The relationship between oxidative stress and cardiac stiffness is thought to involve modifications to the giant muscle protein titin, which in turn can determine the progression of heart disease. In vitro studies have shown that S-glutathionylation and disulfide bonding of titin fragments could alter the elastic properties of titin; however, whether and where titin becomes oxidized in vivo is less certain. Here we demonstrate, using multiple models of oxidative stress in conjunction with mechanical loading, that immunoglobulin domains preferentially from the distal titin spring region become oxidized in vivo through the mechanism of unfolded domain oxidation (UnDOx).

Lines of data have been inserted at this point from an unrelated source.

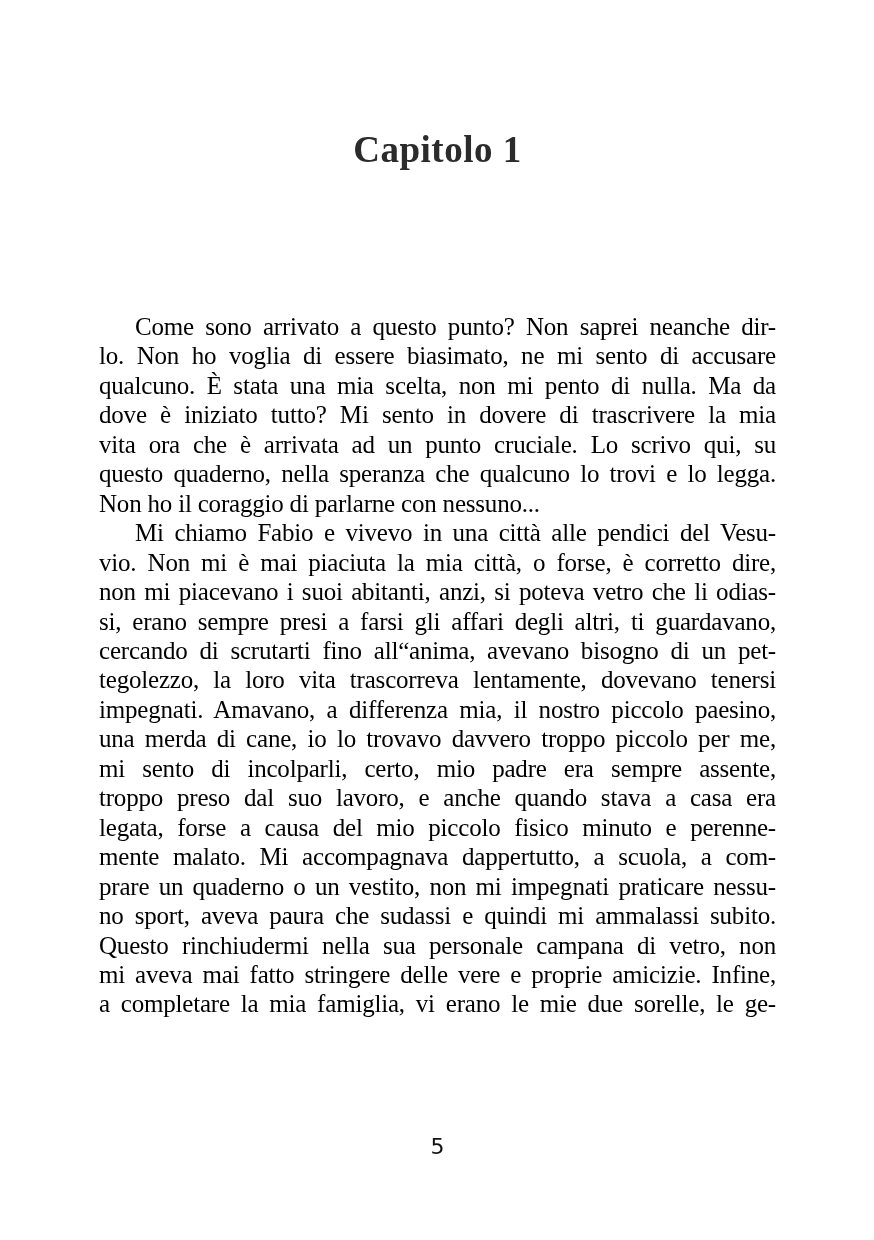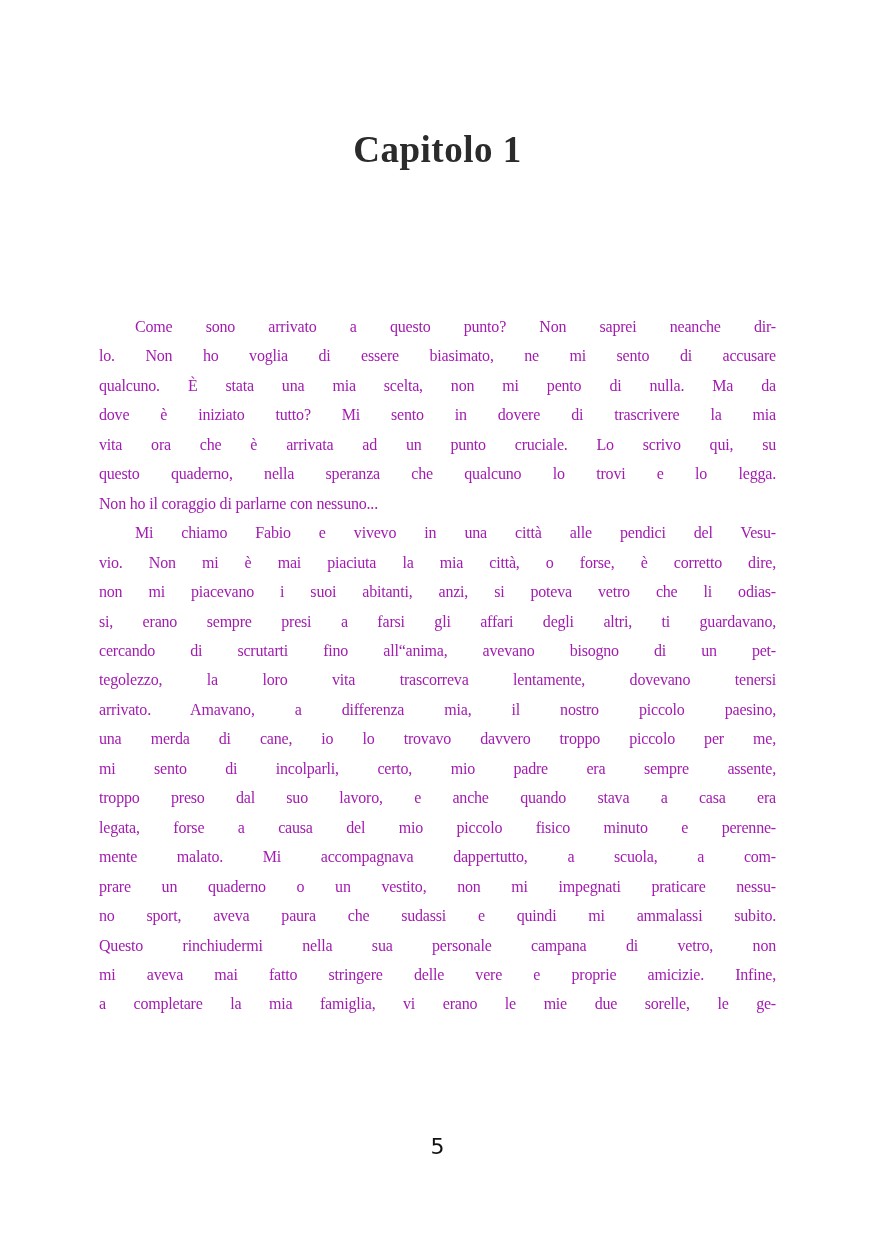--- a/index.html
+++ b/index.html
@@ -32,27 +32,27 @@
     position: absolute;
     top: 312px;
     left: 99px;
     width: 677px;
   }
   .paragraph {
     margin: 0;
     padding: 0;
   }
   .line {
-    font-size: 16px;
+    font-size: 25px;
     line-height: 29.45px;
     letter-spacing: -0.2px;
     white-space: normal;
     text-align: justify;
     text-align-last: justify;
-    color: #a21caf;
+    color: #000000;
   }
   .line.first {
     text-indent: 36px;
   }
   .line.no-stretch {
     text-align-last: left;
   }
   .page-number {
     position: absolute;
     top: 1134px;
@@ -80,21 +80,21 @@
         <div class="line">questo quaderno, nella speranza che qualcuno lo trovi e lo legga.</div>
         <div class="line no-stretch">Non ho il coraggio di parlarne con nessuno...</div>
       </div>
       <div class="paragraph">
         <div class="line first">Mi chiamo Fabio e vivevo in una città alle pendici del Vesu-</div>
         <div class="line">vio. Non mi è mai piaciuta la mia città, o forse, è corretto dire,</div>
         <div class="line">non mi piacevano i suoi abitanti, anzi, si poteva vetro che li odias-</div>
         <div class="line">si, erano sempre presi a farsi gli affari degli altri, ti guardavano,</div>
         <div class="line">cercando di scrutarti fino all“anima, avevano bisogno di un pet-</div>
         <div class="line">tegolezzo, la loro vita trascorreva lentamente, dovevano tenersi</div>
-        <div class="line">arrivato. Amavano, a differenza mia, il nostro piccolo paesino,</div>
+        <div class="line">impegnati. Amavano, a differenza mia, il nostro piccolo paesino,</div>
         <div class="line">una merda di cane, io lo trovavo davvero troppo piccolo per me,</div>
         <div class="line">mi sento di incolparli, certo, mio padre era sempre assente,</div>
         <div class="line">troppo preso dal suo lavoro, e anche quando stava a casa era</div>
         <div class="line">legata, forse a causa del mio piccolo fisico minuto e perenne-</div>
         <div class="line">mente malato. Mi accompagnava dappertutto, a scuola, a com-</div>
         <div class="line">prare un quaderno o un vestito, non mi impegnati praticare nessu-</div>
         <div class="line">no sport, aveva paura che sudassi e quindi mi ammalassi subito.</div>
         <div class="line">Questo rinchiudermi nella sua personale campana di vetro, non</div>
         <div class="line">mi aveva mai fatto stringere delle vere e proprie amicizie. Infine,</div>
         <div class="line">a completare la mia famiglia, vi erano le mie due sorelle, le ge-</div>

Via oxidation type-specific modification of titin, UnDOx modulates human cardiomyocyte passive force bidirectionally. UnDOx also enhances titin phosphorylation and, importantly, promotes nonconstitutive folding and aggregation of unfolded domains. We propose a mechanism whereby UnDOx enables the controlled homotypic interactions within the distal titin spring to stabilize this segment and regulate myocardial passive stiffness.

氧化应激和心脏僵硬度之间的关系被认为涉及巨肌蛋白肌联蛋白的修饰，而肌联蛋白又可以决定心脏病的进展。体外研究表明肌联蛋白片段的S-谷胱甘肽化和二硫键可以改变肌联蛋白的弹性特性；然而，肌动蛋白在体内是否以及在何处被氧化还不太确定。在这里，我们使用多种氧化应激模型与机械负荷结合证明，来自远端肌动蛋白弹簧区域的免疫球蛋白结构域优先通过未折叠结构域氧化（UnDOx）机制在体内被氧化。通过对肌联蛋白的氧化类型特异性修饰，UnDOx 双向调节人心肌细胞被动力。 UnDOx 还增强肌联蛋白磷酸化，重要的是，促进未折叠结构域的非组成型折叠和聚集。我们提出了一种机制，UnDOx 能够在远端肌腱弹簧内实现受控的同型相互作用，从而稳定该节段并调节心肌被动僵硬度。